--- START ---

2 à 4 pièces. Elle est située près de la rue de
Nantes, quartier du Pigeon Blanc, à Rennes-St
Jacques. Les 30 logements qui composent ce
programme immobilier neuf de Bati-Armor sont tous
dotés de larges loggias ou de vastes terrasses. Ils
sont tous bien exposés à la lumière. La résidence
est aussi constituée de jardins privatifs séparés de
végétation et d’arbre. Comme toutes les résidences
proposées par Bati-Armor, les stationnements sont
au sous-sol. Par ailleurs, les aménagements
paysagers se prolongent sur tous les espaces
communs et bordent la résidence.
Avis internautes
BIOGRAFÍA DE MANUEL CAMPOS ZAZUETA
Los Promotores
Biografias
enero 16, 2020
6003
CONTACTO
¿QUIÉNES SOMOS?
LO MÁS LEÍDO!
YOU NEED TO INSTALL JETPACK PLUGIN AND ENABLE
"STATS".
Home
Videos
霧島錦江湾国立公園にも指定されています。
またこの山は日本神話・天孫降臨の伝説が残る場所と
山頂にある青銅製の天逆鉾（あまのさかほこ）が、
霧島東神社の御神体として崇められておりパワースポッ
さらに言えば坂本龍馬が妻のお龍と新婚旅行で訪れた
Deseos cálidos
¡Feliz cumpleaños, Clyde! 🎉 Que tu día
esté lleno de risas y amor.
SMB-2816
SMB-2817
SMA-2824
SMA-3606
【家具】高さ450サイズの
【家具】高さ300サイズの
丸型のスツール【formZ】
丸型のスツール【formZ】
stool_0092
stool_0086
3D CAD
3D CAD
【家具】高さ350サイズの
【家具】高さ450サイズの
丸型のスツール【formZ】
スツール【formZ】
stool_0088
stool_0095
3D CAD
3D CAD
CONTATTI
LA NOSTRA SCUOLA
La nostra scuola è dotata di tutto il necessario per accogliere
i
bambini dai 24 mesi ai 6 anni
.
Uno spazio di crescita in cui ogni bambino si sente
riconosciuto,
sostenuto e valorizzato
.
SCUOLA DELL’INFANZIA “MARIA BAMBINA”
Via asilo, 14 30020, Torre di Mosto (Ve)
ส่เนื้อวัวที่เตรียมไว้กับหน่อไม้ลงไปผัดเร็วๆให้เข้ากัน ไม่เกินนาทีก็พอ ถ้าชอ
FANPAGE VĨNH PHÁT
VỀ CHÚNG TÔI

--- END ---

- [About this task] Each record is to be restated word for word.

- [Response to the task]
2 à 4 pièces. Elle est située près de la rue de
Nantes, quartier du Pigeon Blanc, à Rennes-St
Jacques. Les 30 logements qui composent ce
programme immobilier neuf de Bati-Armor sont tous
dotés de larges loggias ou de vastes terrasses. Ils
sont tous bien exposés à la lumière. La résidence
est aussi constituée de jardins privatifs séparés de
végétation et d’arbre. Comme toutes les résidences
proposées par Bati-Armor, les stationnements sont
au sous-sol. Par ailleurs, les aménagements
paysagers se prolongent sur tous les espaces
communs et bordent la résidence.
Avis internautes
BIOGRAFÍA DE MANUEL CAMPOS ZAZUETA
Los Promotores
Biografias
enero 16, 2020
6003
CONTACTO
¿QUIÉNES SOMOS?
LO MÁS LEÍDO!
YOU NEED TO INSTALL JETPACK PLUGIN AND ENABLE
"STATS".
Home
Videos
霧島錦江湾国立公園にも指定されています。
またこの山は日本神話・天孫降臨の伝説が残る場所と
山頂にある青銅製の天逆鉾（あまのさかほこ）が、
霧島東神社の御神体として崇められておりパワースポッ
さらに言えば坂本龍馬が妻のお龍と新婚旅行で訪れた
Deseos cálidos
¡Feliz cumpleaños, Clyde! 🎉 Que tu día
esté lleno de risas y amor.
SMB-2816
SMB-2817
SMA-2824
SMA-3606
【家具】高さ450サイズの
【家具】高さ300サイズの
丸型のスツール【formZ】
丸型のスツール【formZ】
stool_0092
stool_0086
3D CAD
3D CAD
【家具】高さ350サイズの
【家具】高さ450サイズの
丸型のスツール【formZ】
スツール【formZ】
stool_0088
stool_0095
3D CAD
3D CAD
CONTATTI
LA NOSTRA SCUOLA
La nostra scuola è dotata di tutto il necessario per accogliere
i
bambini dai 24 mesi ai 6 anni
.
Uno spazio di crescita in cui ogni bambino si sente
riconosciuto,
sostenuto e valorizzato
.
SCUOLA DELL’INFANZIA “MARIA BAMBINA”
Via asilo, 14 30020, Torre di Mosto (Ve)
ส่เนื้อวัวที่เตรียมไว้กับหน่อไม้ลงไปผัดเร็วๆให้เข้ากัน ไม่เกินนาทีก็พอ ถ้าชอ
FANPAGE VĨNH PHÁT
VỀ CHÚNG TÔI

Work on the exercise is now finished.